After we moved from the neighborhood I was still in the area because I taught in a school several blocks away. I went to the synagogue to say Yiskor on the days that I went to work.


The program for the Twenty-second Annual Banquet given on March 2, 1947 was written in both English and Yiddish.


Rabbi Dr. Lazar Schonfeld was installed in 1925. He was the former chief rabbi in Vincovci, Yugoslavia and Nagykaroly, Hungary. He was installed in 1925 and given a life contract in 1936.


Among the memories of the Fox Street synagogue are the women throwing down brown bags of candies after Bar Mitzvahs, Chanukah dreidels, singing Adon Alum, knowing the Saturday service almost by heart and forgetting my Bar Mitzvah speech and then improvising.

Unfortunately, I remember being chased by the Puerto Rican boys as we carried our Simchas Torah flags.


My son was Bar Mitzvahed at the Fox Street synagogue. We were very poor and the only social life was to go for a walk and visit family and neighbors.


The Rabbi was Rabbi Schoenfeld who spoke German-Yiddish. It was known as the Hungarian shul.


My parents belonged to this shul for 25 years. This was a Hungarian shul. The prayer books had Hebrew written on one page and Hungarian on the opposite page (Just as we now have English written on the opposite page). The sermons were in Hungarian.

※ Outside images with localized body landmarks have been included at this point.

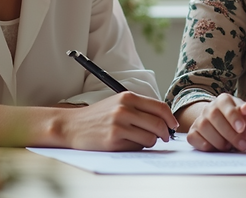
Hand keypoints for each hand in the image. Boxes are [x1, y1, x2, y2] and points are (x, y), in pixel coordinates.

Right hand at [59, 91, 177, 150]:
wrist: (72, 125)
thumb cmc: (97, 116)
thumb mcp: (117, 103)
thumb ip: (138, 107)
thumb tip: (164, 119)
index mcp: (127, 97)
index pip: (160, 107)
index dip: (170, 119)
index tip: (172, 126)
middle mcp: (124, 109)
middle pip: (158, 124)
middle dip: (165, 133)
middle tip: (164, 137)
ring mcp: (119, 124)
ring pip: (150, 138)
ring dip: (150, 142)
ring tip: (140, 140)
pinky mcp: (114, 140)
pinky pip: (137, 147)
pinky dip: (137, 147)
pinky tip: (127, 143)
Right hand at [185, 93, 245, 151]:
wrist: (225, 127)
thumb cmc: (239, 123)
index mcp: (223, 100)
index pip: (225, 104)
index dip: (233, 116)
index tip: (242, 128)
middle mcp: (209, 108)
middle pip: (214, 116)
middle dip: (229, 133)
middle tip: (242, 145)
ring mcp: (199, 120)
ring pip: (204, 127)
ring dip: (218, 140)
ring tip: (229, 147)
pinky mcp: (192, 132)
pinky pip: (193, 137)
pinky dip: (203, 144)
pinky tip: (214, 148)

Every adult needed a ticket to attend services on the High Holy Holidays. The young girls collected the tickets that were thrown away after the last service and used them to play games.


When I said Kaddish for my father, I attended Congregation Beth David on Fox Street. The rabbi was Lazar Schoenfeld who spoke a German Yiddish. A majority of the congregants were Hungarian.


The mechetunim and future second wife of one of my musicians lived at 830 Fox Street near Intervale. From your site I learned that this was (as of 1924) directly next door to the Hungarian Synagogue at 832 Fox Street.

I grew up in Brooklyn (I'm 59 now and my only direct connection with that neighborhood was the one year (1988/89) when I taught at a public school on Kelly Street. It was an overwhelmingly Hispanic neighborhood. There were only a very few poor, elderly Jews still living around there by that time.